There is no longer a master copy of the data, only one copy per device, all on equal footing, with an eventual consistency arising out of the devices merging from each other's copies. This is the same philosophy as CRDTs, or of the Operational Transformation algorithm that underpins Google Docs. No matter though, when you get deep enough into consistency models (I recommend Aphyr's writings or Martin Kleppmann's book), you'll realize that there is never such as a thing as a reliable master copy in a distributed system, even in cases where there is a central database.

A multi-user scenario can be realized by our user subscribing to someone else's shared cloud drive folder, where the other user shares their copy of the data as read-only. When Alice shares her folder with Bob, Bob shares his with Alice, and they both subscribe to each other's updates, then they can work on a shared document without ever having given each other direct write access.

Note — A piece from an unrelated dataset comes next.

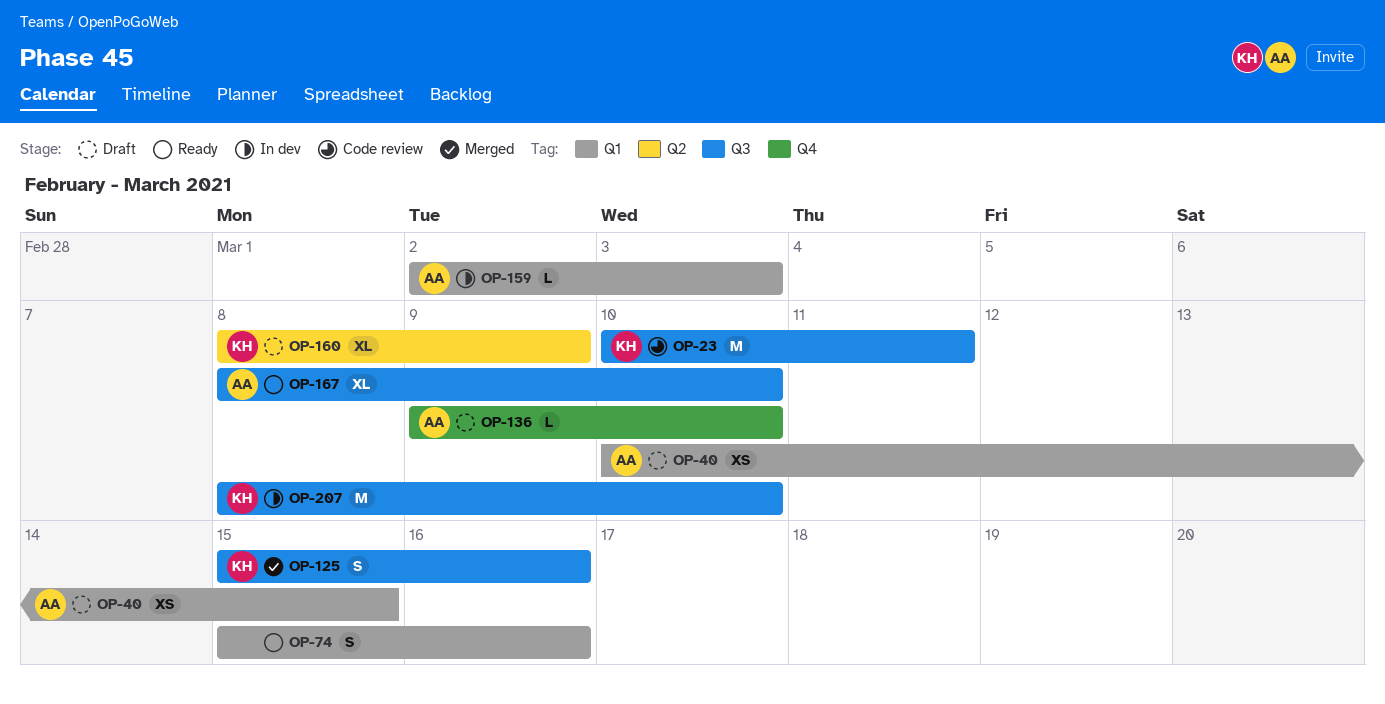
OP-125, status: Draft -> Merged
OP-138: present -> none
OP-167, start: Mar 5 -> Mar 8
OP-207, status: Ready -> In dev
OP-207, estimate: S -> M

As this application has no servers outside of the lightly loaded static web host, which in 2025 is free to host even at scale, the hosting cost drops to zero almost regardless of the number of users. The cloud drive costs are carried by each user individually, only responsible for their own share of storage. The only hosting cost to the application's owner would be the domain name. The climate footprint is minimal.

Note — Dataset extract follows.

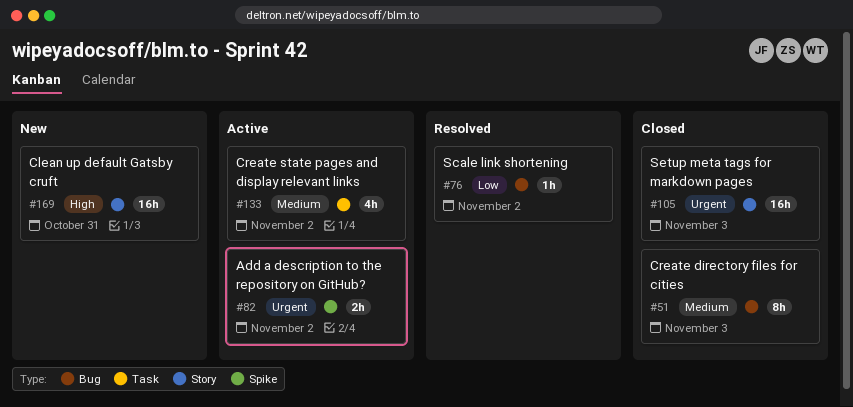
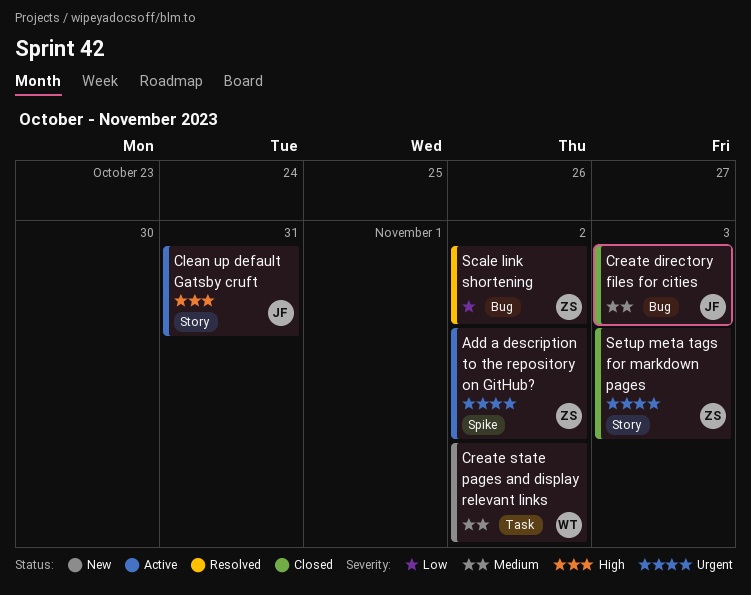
Clean up default Gatsby cruft, status: New -> Active
Create state pages and display relevant links, status: Active -> New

By eliminating the central database and its adjoining server-side logic it also eliminates the main target for hackers. Because compromises can only occur one user at a time they lack a sufficient reward for hacking the application. On top of that, the only servers are the static web host and the major cloud drive vendors, both practically impossible to hack. This web app would be highly secure and remain secure with barely any maintenance.

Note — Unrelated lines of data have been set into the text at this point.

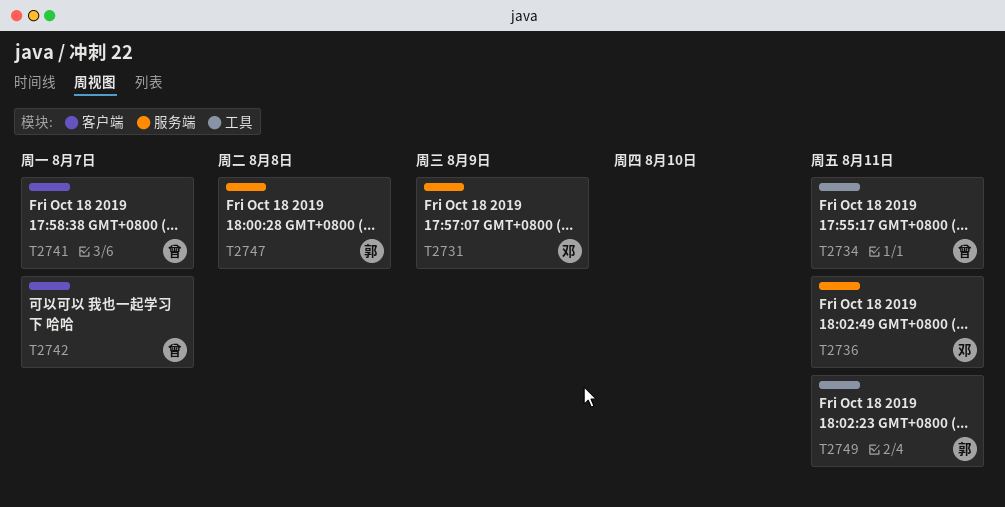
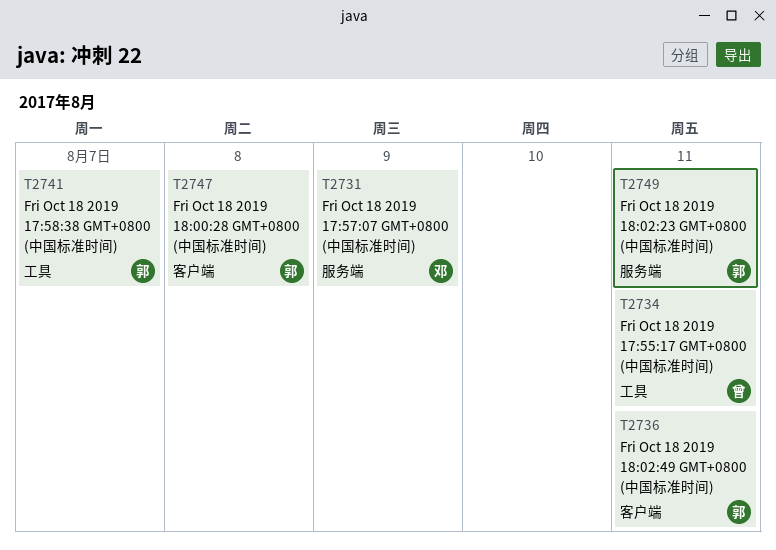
T2736, owner: 邓 -> 郭
T2736, label: 服务端 -> 客户端
T2741, owner: 曾 -> 郭
T2741, label: 客户端 -> 工具
T2742: present -> none
T2747, label: 服务端 -> 客户端
T2749, label: 工具 -> 服务端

This architecture would be a cloud vendor's worst nightmare if it ever became popular, as they cannot earn a dime from it (aside from the basic cloud drive pennies). Thankfully for them, it is impossible to monetize for the company that builds such a web app as well. No server == no revenue opportunity. For now this is just a crazy theoretical exercise, far removed from where the leading frontend architecture voices are driving us, but the possibility fascinates me.